Hodges, who remembers Thurmond’s funeral well, said Biden was part of a service designed to accentuate Thurmond’s evolution. “The family very carefully thought out the kind of people they wanted to speak,” said Hodges, noting that Kay Patterson, a black state lawmaker, also was among the eulogists.

Biden’s bipartisan spirit already has come under fire in the run-up to 2020; Democrats in Michigan have grumbled that a paid speech he gave there last fall helped Republican Rep. Fred Upton win reelection. Democrats who spoke to BuzzFeed News aren’t sure how potent Biden’s friendship with Thurmond could be in the primaries.

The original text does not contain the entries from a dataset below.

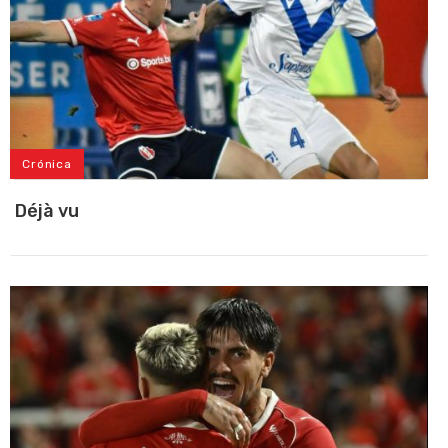
Crónica
Déjà vu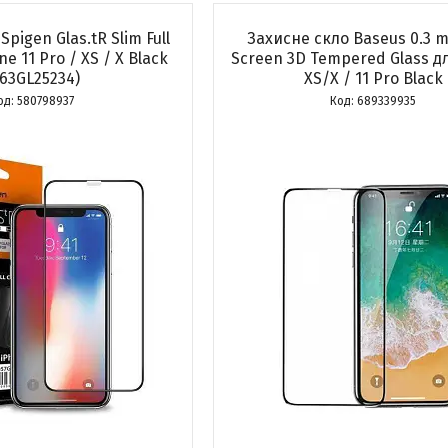
pigen Glas.tR Slim Full
Захисне скло Baseus 0.3 m
e 11 Pro / XS / X Black
Screen 3D Tempered Glass д
063GL25234)
XS/X / 11 Pro Black
580798937
689339935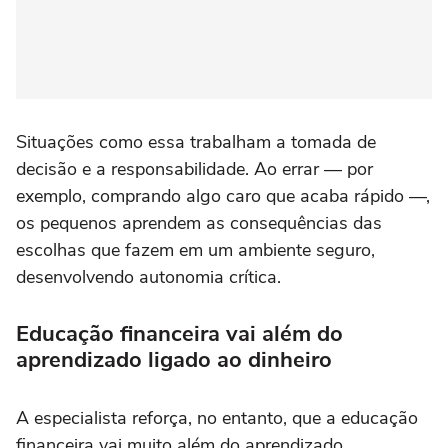
Situações como essa trabalham a tomada de
decisão e a responsabilidade. Ao errar — por
exemplo, comprando algo caro que acaba rápido —,
os pequenos aprendem as consequências das
escolhas que fazem em um ambiente seguro,
desenvolvendo autonomia crítica.
Educação financeira vai além do
aprendizado ligado ao dinheiro
A especialista reforça, no entanto, que a educação
financeira vai muito além do aprendizado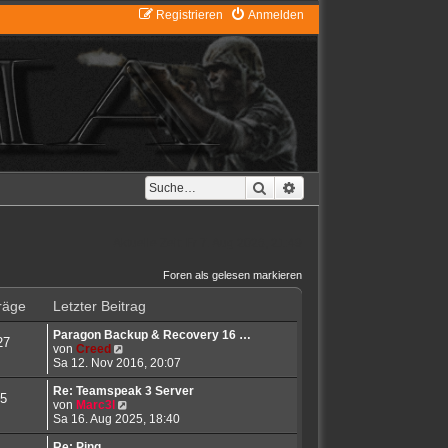
Registrieren
Anmelden
Suche
Erweiterte Suche
Aktuelle Zeit: Fr 7. Aug 2026, 21:49
Foren als gelesen markieren
räge
Letzter Beitrag
Paragon Backup & Recovery 16 …
27
N
von
Creed
e
Sa 12. Nov 2016, 20:07
u
e
Re: Teamspeak 3 Server
5
s
N
von
Marc3l
t
e
Sa 16. Aug 2025, 18:40
e
u
r
e
Re: Ping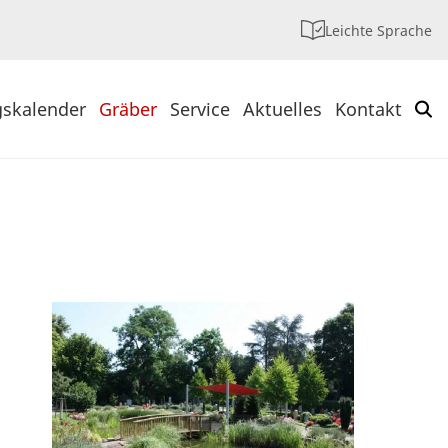
Leichte Sprache
gskalender
Gräber
Service
Aktuelles
Kontakt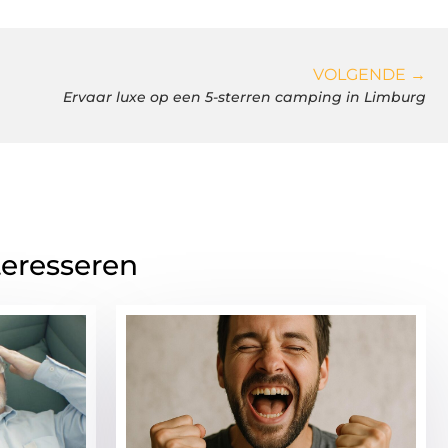
VOLGENDE →
Ervaar luxe op een 5-sterren camping in Limburg
teresseren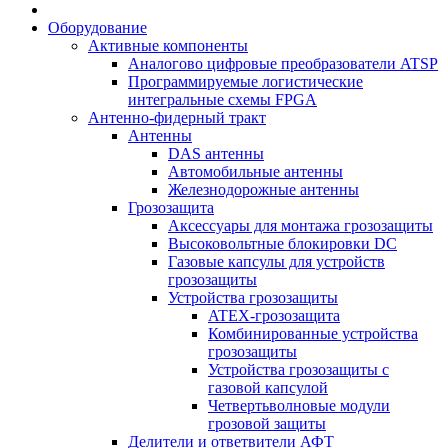
Оборудование
Активные компоненты
Аналогово цифровые преобразователи ATSP
Программируемые логистические
интегральные схемы FPGA
Антенно-фидерный тракт
Антенны
DAS антенны
Автомобильные антенны
Железнодорожные антенны
Грозозащита
Аксессуары для монтажа грозозащиты
Высоковольтные блокировки DC
Газовые капсулы для устройств
грозозащиты
Устройства грозозащиты
ATEX-грозозащита
Комбинированные устройства
грозозащиты
Устройства грозозащиты с
газовой капсулой
Четвертьволновые модули
грозовой защиты
Делители и ответвители АФТ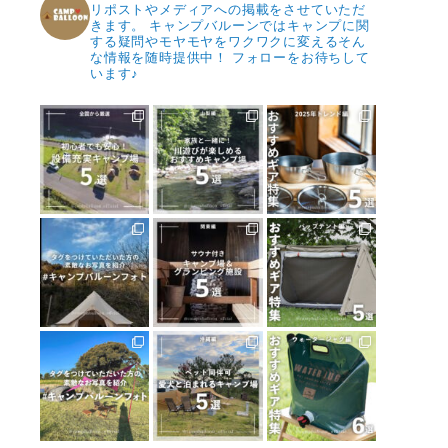
リポストやメディアへの掲載をさせていただ
きます。
キャンプバルーンではキャンプに関
する疑問やモヤモヤをワクワクに変えるそん
な情報を随時提供中！
フォローをお待ちして
います♪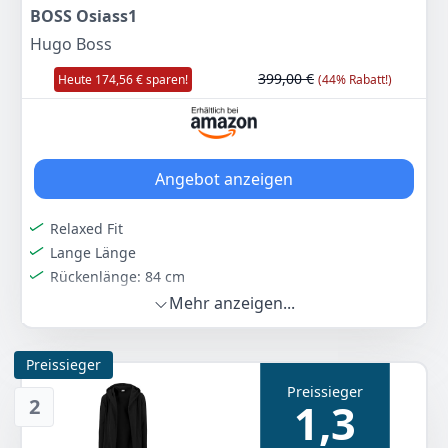
BOSS Osiass1
Hugo Boss
399,00 €
Heute 174,56 € sparen!
(44% Rabatt!)
Angebot anzeigen
Relaxed Fit
Lange Länge
Rückenlänge: 84 cm
Mehr anzeigen...
Farbe
Hersteller
Gewicht
Schwarz
BOSS
-
Preissieger
224
44 €
Preissieger
UVP:
399,00 €
-44%
2
1,3
Anzeigen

"He wasn’t the bigoted segregationist himself,” said Nina Turner. “He’ll have other things that he’s going to be judged by.

“He wasn’t the bigoted segregationist himself,” said Nina Turner, president of Our Revolution, a political organization aligned with Vermont Sen. Bernie Sanders. “He’ll have other things that he’s going to be judged by. What he actually did when he was in positions of power is what will matter.”

Steve Benjamin, the Democratic mayor of Columbia, South Carolina’s capital, doesn’t believe the Thurmond issue will hurt Biden in the state’s early primary.

“People understand the long and tortured history of race in American politics and the role that men like Strom Thurmond played in it,” Benjamin, who has yet to endorse a candidate but plans to, told BuzzFeed News. “And I think the fact that vice president was willing to speak truth to that power, but at same time say that was a thing of the past” is a positive.

Tyler Jones, the South Carolina director for a group trying to draft former Texas lawmaker Beto O’Rourke into the race, also scores the friendship as a point in Biden’s favor.

“If Democrats start disqualifying candidates for giving eulogies for old friends whom they disagree with politically, we're asking for four more years of Donald Trump,” Jones said. “We should never lose sight of the fact that bipartisanship is an asset, not a liability.”

Bakari Sellers, a Democratic former elected official in the state, and a frequent political commentator, said that South Carolinians are essentially “desensitized” to Thurmond’s legacy. “We weren’t even shocked when we found out he had a black daughter,” said Sellers, who added that there’s virtually nothing new that someone could say or reveal about Thurmond that would hurt Biden going into a potential election. Sellers, like others, said Biden’s treatment of Hill and the 1994 crime bill he co-authored were Biden’s real problems, especially with black Americans.

There’s some dissonance in South Carolina, though. While Democratic operatives there still cite Biden’s support for Thurmond as a strength, they also note that more than half of the Democratic electorate is black. The latter point is particularly relevant in a field with two black candidates: Sens. Kamala Harris of California and Cory Booker of New Jersey. In Columbia recently, Sellers said, a half-dozen black South Carolinians said that while they were interested in candidates such as Booker and Harris, it was Biden’s decision that weighed most heavily before making any decisions about who to support in the primary.

“The bigger question for the vice president, and what may or may not affect him, is that this is going to be a very transformative election cycle, especially in South Carolina,” Trav Robertson, the South Carolina Democratic Party chair, told BuzzFeed News in a recent interview.

Robertson said Biden would be smart to emphasize another friendship — the one he developed over two terms serving with Obama: “There’s something transformative about his vice presidency, in that he was vice president to the first African-American president.”

Turner, who has taught black history courses at an Ohio community college, doesn’t think that will work.

“Proximity is not the way people vote,” she said. “If that’s all he has to draw upon, it’s not enough.”

Or as Austin, Jesse Jackson’s former campaign manager put it: “I haven’t seen any quotes from Barack Obama encouraging him to run.”